Despite all of the hype around mobile computing, I think too many are underestimating the impact of mobile. That’s right: underestimating the mobile transformation underway. Maybe not in the near term, but definitely over the long run. Think about it. For the first time, high school graduates won’t recall the feeling of working without a fully-powered, always-connected computing device in their pocket. That’s a powerful demographic tailwind behind the sails of mobile, and a big reason why, according to IDC, by 2015, at 1.3 billion people, 37.2 percent of the entire global workforce will be mobile.
How do software companies and independent software developers capitalize on this? It’s certainly on the top of mind of the developers we speak with. In a recent discussion with Athani Krishna, co-founder and vice president of product strategy at field service automation software provider ServiceMax Inc. expressed his excitement around mobile, and the opportunity it presents. Krishna made it clear that success here has little to do with the precise phone or tablet form-factor they’re using. No, what is more important is the context of what the user wants to achieve and where they’re trying to complete that task. It’s about all of the other dimensions mobile computing brings between the app and the user such as their location, connectivity quality, and others in the work or social network that may be nearby. “The idea of mobile first design is something that’s a big force for us, and we’re engineering that into all of our applications,” Krishna said.
Successful software companies must be able to design to mobile and they need to be able to do so swiftly. Here are the handful of must-have capabilities we believe developers need to succeed today:
The path to success here is simple, but not necessarily easy: successful software providers will be those that can help their enterprise customers unleash their data on mobile platforms, and do so as quickly as enterprises demand. This speed requires developers to find platforms that will enable them to move fast. That means providing the means to build apps for every mobile device without having to learn specialized and native development skills. A worthy platform provider will offer you the components, tools, samples, and architectural patterns to jumpstart web and hybrid mobile app development using industry leading frameworks including ember.js, anglerjs, backbone.js, jquerymobile, and others.
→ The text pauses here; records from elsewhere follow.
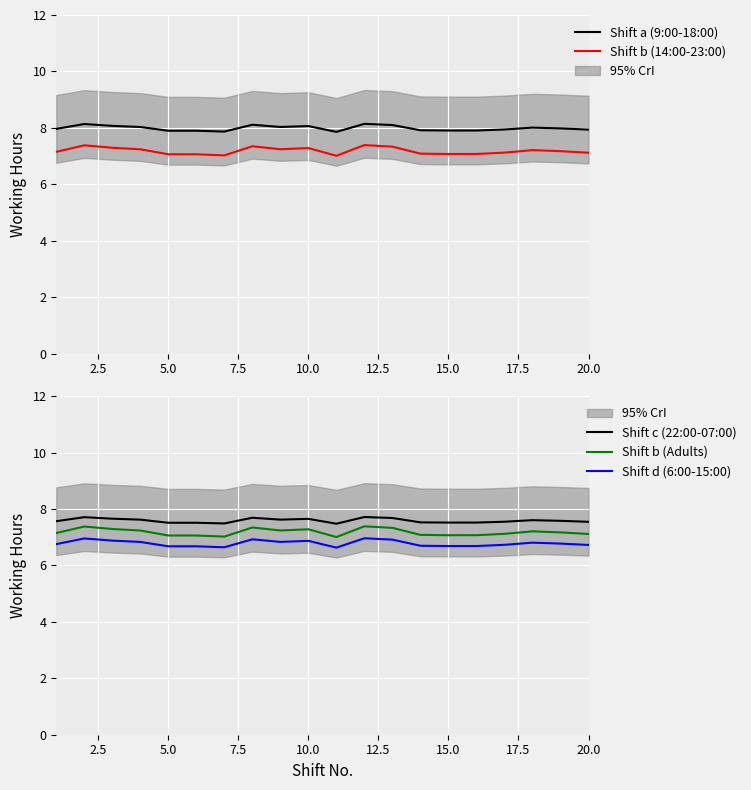

What is the spread (max minus min) of values at 12.5?

1.2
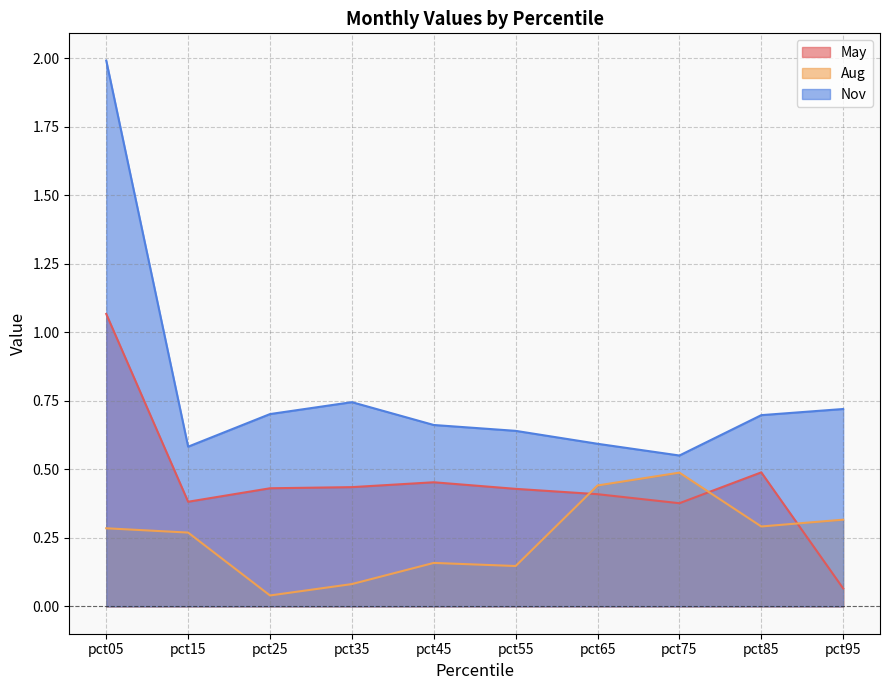

Does the chart display data point markers on the line(s)?

No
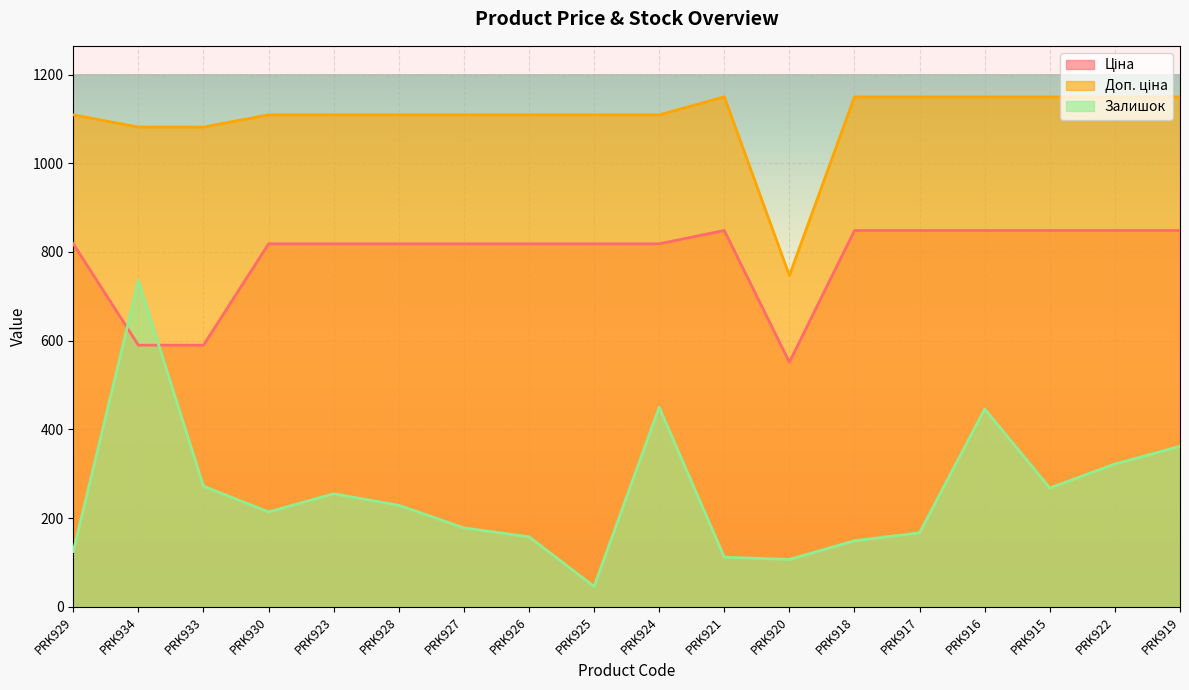

How many lines are shown in the chart?

3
Breadth matters when it comes to mobile and cloud platform providers. Large platform providers have a strategic view into enterprise mobile development trends. They can see what capabilities developers need to succeed whether they are building native, HTML, or hybrid apps. Today, those capabilities include enhanced geolocation for fields, geospatial queries, enterprise push notifications, and the ability to create secure offline apps. And they want mobile “push” notifications that can be centrally configured and managed through role-based services. We’re in the second inning when it comes to mobile app design, and software makers that succeed will be those that can spot — and embrace — such trends early.
The fact that about 60 percent of tablets and smartphones are used by workers for both their personal and work life creates significant challenges to enterprises. And developers that offer applications that help enterprises to keep their data secure, protect intellectual property, and be compliant to industry and government regulations and mandates will win. This requires a platform that enables the building of secure access to apps and data. Enterprises also seek new data and identity services so that apps only deliver the right information to the right users at the right time.
Applications today need to help organizations and employees engage and collaborate however they desire. That means user mobile-optimized portals and communities so that customers, partners, employees, and others can find the information and people they need. Enterprises also need to provide their users access to traditional social capabilities so they can quickly find experts, collaborate, share ideas and presentations, and engage in chat on whatever device they’re using.
Beyond the ability to build engaging, secure, socially-aware enterprise applications that enterprises need — developers need to be able to showcase their apps to the world. The right platform will be able to attract enterprise customers, and provide a fast and easy way for enterprises to find the apps they need, and software makers to find their target market.
Those developers that think it’s not now, or won’t quickly be, a mobile first world will soon have a harsh reality to face. According to ABI research, revenues generated in the enterprise mobile market will grow twice the speed as consumer mobile apps and reach $340 billion by 2017. And 90 percent of all business apps will be mobile by that time. In a recent discussion with Eric Wu, co-founder of collaboration and productivity software provider Bracket Labs, the day is coming when mobile is a make, or break, proposition for software providers. “Three years from now, if you are going to compete, you’re going to have a beautiful mobile app to show customers or you are going to have a very hard time succeeding,” he said. I couldn’t agree more.